Tentou se levantar, mas suas pernas fraquejaram. Sentou-se bruscamente, sentindo a terra fria sob os dedos.
— Um demônio…? Foi você que destruiu tudo?
Seu instinto falou mais alto. Os dedos encontraram o cabo da katana, e um resquício de energia primitiva começou a envolvê-lo, pulsando com sua fúria nos recantos de sua alma, atrás de seu medo.
— Por que eu faria isso?
— Porque… é um demônio!
— Sou? — A sombra recuou ligeiramente, um tom de escárnio na voz. — E quem aqui está ameaçando quem, hein?

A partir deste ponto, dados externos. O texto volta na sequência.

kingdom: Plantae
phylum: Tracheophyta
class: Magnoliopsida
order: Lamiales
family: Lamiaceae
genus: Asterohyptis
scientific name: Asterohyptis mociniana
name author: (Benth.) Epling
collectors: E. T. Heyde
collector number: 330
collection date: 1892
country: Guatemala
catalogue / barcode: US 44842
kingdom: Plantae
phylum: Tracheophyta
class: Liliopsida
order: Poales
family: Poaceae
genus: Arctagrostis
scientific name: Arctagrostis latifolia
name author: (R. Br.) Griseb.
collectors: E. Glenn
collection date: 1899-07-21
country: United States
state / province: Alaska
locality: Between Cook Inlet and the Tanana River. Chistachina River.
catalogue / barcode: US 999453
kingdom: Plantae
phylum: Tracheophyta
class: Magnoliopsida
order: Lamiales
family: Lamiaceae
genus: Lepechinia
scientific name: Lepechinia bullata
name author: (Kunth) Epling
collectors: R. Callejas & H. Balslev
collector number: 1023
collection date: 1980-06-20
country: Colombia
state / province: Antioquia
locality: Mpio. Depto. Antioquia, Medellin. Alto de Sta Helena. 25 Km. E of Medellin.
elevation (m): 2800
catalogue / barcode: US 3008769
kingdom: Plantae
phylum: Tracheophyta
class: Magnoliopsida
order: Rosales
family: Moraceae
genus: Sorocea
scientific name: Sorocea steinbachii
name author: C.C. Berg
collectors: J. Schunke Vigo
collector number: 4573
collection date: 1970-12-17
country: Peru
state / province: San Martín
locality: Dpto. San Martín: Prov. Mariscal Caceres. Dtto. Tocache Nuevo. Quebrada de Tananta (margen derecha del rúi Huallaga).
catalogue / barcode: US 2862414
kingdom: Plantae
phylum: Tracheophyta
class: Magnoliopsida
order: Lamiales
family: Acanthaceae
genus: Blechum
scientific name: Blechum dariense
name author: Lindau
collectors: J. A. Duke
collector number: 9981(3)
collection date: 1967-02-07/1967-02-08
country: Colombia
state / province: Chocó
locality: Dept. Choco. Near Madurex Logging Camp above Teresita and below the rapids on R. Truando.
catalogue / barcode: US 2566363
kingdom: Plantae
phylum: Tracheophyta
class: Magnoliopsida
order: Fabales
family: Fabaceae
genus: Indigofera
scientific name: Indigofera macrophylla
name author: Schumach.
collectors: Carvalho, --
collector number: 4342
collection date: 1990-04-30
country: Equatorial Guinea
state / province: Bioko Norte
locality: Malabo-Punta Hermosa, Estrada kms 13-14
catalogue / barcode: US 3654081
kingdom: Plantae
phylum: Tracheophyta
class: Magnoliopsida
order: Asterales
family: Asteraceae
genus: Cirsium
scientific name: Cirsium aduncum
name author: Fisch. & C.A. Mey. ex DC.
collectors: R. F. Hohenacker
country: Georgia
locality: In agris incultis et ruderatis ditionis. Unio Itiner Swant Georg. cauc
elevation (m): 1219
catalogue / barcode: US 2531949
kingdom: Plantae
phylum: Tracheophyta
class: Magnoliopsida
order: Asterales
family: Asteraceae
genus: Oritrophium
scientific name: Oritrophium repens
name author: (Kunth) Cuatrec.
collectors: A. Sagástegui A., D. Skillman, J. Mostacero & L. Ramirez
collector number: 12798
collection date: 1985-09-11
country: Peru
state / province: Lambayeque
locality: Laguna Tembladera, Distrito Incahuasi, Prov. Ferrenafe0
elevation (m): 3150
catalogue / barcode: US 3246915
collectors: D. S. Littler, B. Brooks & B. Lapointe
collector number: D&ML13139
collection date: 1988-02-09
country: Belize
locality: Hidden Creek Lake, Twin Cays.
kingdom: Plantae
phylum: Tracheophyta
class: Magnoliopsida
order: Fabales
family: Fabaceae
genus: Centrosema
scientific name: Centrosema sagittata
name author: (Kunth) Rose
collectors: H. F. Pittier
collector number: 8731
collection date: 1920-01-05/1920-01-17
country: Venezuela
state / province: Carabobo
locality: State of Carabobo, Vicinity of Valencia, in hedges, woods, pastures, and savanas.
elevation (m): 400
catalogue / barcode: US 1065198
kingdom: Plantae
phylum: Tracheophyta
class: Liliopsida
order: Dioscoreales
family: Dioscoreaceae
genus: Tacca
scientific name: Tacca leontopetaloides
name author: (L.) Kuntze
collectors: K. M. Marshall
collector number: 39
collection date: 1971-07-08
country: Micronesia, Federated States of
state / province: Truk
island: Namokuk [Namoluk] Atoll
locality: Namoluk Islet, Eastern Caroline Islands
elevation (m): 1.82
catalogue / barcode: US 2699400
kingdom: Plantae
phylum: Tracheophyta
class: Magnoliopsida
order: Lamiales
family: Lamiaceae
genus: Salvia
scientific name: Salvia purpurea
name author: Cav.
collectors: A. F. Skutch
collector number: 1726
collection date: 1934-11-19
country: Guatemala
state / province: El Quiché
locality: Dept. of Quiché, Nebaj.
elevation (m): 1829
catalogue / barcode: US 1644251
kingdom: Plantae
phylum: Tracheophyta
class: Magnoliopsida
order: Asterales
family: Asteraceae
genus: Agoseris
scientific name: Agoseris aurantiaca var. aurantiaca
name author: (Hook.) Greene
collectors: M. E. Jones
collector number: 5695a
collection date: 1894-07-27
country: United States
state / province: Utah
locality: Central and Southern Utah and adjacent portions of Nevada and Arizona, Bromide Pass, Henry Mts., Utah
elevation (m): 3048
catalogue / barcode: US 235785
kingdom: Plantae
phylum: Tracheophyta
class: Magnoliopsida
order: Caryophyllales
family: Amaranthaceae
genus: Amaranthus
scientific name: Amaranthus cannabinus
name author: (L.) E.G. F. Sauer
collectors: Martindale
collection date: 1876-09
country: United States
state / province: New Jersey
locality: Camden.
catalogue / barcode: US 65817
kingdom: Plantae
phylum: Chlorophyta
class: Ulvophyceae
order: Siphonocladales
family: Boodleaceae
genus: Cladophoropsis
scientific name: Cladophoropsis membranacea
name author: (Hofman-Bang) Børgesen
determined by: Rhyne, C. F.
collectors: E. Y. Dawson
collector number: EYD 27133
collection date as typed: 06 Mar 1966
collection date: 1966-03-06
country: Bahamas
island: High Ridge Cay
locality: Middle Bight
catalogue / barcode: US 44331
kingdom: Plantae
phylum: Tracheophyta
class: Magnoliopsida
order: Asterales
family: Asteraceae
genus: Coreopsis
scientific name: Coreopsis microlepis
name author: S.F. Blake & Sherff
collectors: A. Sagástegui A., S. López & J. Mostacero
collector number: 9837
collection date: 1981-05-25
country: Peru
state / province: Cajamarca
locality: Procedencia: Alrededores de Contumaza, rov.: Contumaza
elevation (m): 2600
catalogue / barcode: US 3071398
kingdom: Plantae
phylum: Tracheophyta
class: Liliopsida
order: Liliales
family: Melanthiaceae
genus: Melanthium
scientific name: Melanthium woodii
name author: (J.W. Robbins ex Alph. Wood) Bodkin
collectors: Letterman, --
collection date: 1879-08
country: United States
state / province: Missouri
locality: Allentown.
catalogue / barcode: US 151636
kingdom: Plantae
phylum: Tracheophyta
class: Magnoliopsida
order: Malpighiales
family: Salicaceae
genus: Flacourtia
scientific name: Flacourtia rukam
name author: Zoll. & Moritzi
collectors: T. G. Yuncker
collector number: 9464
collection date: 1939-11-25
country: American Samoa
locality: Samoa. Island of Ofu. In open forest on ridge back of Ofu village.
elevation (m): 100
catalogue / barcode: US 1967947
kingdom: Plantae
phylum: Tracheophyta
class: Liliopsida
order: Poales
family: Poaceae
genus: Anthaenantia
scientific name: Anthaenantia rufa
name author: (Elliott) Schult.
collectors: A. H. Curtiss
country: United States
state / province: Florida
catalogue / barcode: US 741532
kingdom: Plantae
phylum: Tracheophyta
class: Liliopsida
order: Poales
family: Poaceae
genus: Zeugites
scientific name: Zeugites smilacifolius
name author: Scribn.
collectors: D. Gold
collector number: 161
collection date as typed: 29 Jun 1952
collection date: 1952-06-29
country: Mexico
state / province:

O jovem hesitou. Inspirou fundo, calculou suas chances e, por fim, soltou o cabo da lâmina. Era natural temer, mas a voz da entidade era tão sutil que, se fosse morrer, morreria sendo enganado pela besta astuta.
— O que deseja? Se for me matar… que seja rápido.
Se eu morrer, a dor passa? Inocente, pensou. Afinal, a dor é a necessidade de viver. Quem vive, sofre; e quem morre é amante da miséria de não aprender.
— Eu? Por que te mataria?
— Já que posso te ver…
Suas palavras saíram como engasgos.
— Você é um despertado, garoto… e isso me alegra imensamente!
Ele está tentando me enganar? Cacete… por que não acaba de uma vez!? Morrer não parecia tão ruim.
— Por quê?
— Por que tantas perguntas? — A mão esquelética do demônio tocou-lhe o ombro, e sua aura negra cintilou. — Por que tanta desconfiança…?
— Por que me ajudaria?
— E por que não te ajudaria?
— Você é um demônio. Eu sou um humano!
Ouvir aquilo foi tão natural, como se o senso comum erradicasse suas crenças.
— Só isso? Nada mais? Sua existência se resume às regras que lhe impuseram? Que vazio…
A entidade ergueu-se, encarando-o de cima; seus pés praticamente sobre o jovem. Em um estalo, um escudo negro envolveu ambos, dissipando a pressão sufocante que se acumulava no ar — invisível, mas latente para aqueles que tocavam o limiar da morte.
— Sim, sou um demônio. Mas, se quer uma resposta… quero ajudar a humanidade. Faz anos que perdi a parte que diziam ser essencial em mim. Agora, sou um lobotomizado!
Ele o fitou nos olhos quando disse. Sua apresentação deveria ser cordial, e quem era, estava toda naquela frase.
— E eu não desejo que mais ninguém seja feito como eu. Consegue entender?
— Entender? — O jovem encarou seus pés. — Não entendi nada do que falou. Caramba, por que eu tive que sobreviver? Eu nem pude achar o corpo de minha mãe…
Então constatou… o nobre e cavalheiro rei demônio. Era difícil apresentar sua filosofia enquanto o jovem caía em um vazio indescritível.